* **YOUR TASK**:
Repeat exactly, and only, the lines of the entries below from the one with "pinky pip: (1199, 972)" through the one with "thumb mcp: (550, 433)", both ends included.

GIVEN INFORMATION section start

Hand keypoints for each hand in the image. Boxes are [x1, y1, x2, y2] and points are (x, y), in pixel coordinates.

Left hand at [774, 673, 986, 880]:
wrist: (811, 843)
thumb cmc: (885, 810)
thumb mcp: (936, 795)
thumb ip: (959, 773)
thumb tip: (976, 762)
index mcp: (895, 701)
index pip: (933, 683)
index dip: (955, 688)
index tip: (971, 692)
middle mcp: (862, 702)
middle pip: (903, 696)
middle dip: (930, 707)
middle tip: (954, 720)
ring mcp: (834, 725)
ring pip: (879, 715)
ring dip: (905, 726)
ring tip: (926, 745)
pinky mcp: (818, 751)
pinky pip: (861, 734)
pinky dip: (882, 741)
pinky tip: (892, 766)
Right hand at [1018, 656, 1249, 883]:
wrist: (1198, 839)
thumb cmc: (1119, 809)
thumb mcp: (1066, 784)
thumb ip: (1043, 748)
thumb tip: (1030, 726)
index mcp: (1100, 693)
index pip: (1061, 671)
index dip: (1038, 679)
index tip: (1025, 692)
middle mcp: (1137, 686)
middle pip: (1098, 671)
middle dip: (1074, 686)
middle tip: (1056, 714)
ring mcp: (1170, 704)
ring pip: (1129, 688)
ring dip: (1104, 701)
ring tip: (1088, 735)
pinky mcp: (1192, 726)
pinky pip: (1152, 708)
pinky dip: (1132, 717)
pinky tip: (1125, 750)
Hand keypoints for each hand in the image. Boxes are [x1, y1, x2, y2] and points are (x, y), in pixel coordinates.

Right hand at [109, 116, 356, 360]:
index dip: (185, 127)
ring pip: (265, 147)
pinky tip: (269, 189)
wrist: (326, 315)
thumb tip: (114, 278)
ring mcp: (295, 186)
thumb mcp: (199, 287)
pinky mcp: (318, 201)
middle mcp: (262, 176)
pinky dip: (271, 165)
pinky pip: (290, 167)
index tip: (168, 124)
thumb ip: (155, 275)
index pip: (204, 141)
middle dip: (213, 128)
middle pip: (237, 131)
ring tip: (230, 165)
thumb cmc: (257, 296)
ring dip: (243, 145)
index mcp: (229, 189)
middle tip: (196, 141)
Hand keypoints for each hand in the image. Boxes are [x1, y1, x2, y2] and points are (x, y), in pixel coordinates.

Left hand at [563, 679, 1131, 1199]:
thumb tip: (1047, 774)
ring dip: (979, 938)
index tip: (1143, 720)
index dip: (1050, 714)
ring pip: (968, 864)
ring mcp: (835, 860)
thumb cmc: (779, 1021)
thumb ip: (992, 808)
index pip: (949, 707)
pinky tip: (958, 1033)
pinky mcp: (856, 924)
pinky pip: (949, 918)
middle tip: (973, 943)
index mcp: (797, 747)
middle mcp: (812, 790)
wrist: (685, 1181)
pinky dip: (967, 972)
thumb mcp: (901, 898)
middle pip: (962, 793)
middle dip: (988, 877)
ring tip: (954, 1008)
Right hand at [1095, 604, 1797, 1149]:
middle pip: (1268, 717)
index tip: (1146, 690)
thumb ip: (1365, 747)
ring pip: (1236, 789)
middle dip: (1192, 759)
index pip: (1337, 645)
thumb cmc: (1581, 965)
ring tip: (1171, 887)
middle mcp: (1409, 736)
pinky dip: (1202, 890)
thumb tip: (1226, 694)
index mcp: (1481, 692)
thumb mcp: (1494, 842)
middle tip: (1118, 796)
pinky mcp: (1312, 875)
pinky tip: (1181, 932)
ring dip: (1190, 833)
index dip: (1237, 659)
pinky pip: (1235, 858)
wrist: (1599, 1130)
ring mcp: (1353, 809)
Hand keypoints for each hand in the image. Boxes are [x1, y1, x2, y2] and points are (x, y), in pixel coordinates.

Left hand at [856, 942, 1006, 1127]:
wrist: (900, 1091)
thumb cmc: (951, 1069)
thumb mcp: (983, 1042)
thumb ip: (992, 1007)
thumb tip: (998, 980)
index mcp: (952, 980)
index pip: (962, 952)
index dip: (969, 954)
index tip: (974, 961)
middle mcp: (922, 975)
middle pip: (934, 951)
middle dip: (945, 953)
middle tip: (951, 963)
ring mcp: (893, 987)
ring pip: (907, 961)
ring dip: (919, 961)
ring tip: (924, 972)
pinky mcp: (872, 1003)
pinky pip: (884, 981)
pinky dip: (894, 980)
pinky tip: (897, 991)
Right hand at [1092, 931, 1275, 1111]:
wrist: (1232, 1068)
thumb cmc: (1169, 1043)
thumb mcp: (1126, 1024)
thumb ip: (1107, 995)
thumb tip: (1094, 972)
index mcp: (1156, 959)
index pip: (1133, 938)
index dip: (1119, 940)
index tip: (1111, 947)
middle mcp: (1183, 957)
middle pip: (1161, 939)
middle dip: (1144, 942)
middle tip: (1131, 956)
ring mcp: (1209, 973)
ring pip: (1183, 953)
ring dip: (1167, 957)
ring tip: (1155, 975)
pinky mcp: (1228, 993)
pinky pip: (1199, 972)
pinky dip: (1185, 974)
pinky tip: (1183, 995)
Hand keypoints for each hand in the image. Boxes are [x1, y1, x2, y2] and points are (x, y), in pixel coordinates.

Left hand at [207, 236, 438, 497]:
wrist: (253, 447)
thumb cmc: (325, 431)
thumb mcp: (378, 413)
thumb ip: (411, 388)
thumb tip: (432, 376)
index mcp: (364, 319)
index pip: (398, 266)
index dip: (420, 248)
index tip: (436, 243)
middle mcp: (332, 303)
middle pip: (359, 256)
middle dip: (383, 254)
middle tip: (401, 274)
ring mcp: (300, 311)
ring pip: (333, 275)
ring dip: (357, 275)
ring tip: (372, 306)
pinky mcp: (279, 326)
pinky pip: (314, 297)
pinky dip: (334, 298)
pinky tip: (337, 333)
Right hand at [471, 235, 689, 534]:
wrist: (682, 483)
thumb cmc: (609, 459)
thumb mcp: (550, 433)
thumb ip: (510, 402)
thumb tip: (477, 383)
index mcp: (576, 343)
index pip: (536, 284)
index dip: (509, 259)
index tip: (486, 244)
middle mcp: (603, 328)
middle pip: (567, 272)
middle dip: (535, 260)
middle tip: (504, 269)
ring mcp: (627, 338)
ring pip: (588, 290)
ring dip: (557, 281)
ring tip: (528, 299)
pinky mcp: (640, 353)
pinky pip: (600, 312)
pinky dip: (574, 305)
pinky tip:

GIVEN INFORMATION section end

* **RESULT**:
pinky pip: (1199, 972)
pinky dip: (1185, 974)
pinky tip: (1183, 995)
Hand keypoints for each hand in the image. Boxes are [x1, y1, x2, y2] and points are (x, y), in pixel coordinates.

Left hand at [207, 236, 438, 497]:
wrist: (253, 447)
thumb cmc: (325, 431)
thumb mcp: (378, 413)
thumb ip: (411, 388)
thumb tip: (432, 376)
index mcp: (364, 319)
index pip: (398, 266)
index dip: (420, 248)
index tip: (436, 243)
middle mcp: (332, 303)
middle pip: (359, 256)
middle dip: (383, 254)
middle tip: (401, 274)
ring mcp: (300, 311)
ring pip: (333, 275)
ring dip: (357, 275)
ring tip: (372, 306)
pinky mcp: (279, 326)
pinky pip: (314, 297)
pinky dip: (334, 298)
pinky tip: (337, 333)
Right hand at [471, 235, 689, 534]:
wrist: (682, 483)
thumb cmc: (609, 459)
thumb mcp: (550, 433)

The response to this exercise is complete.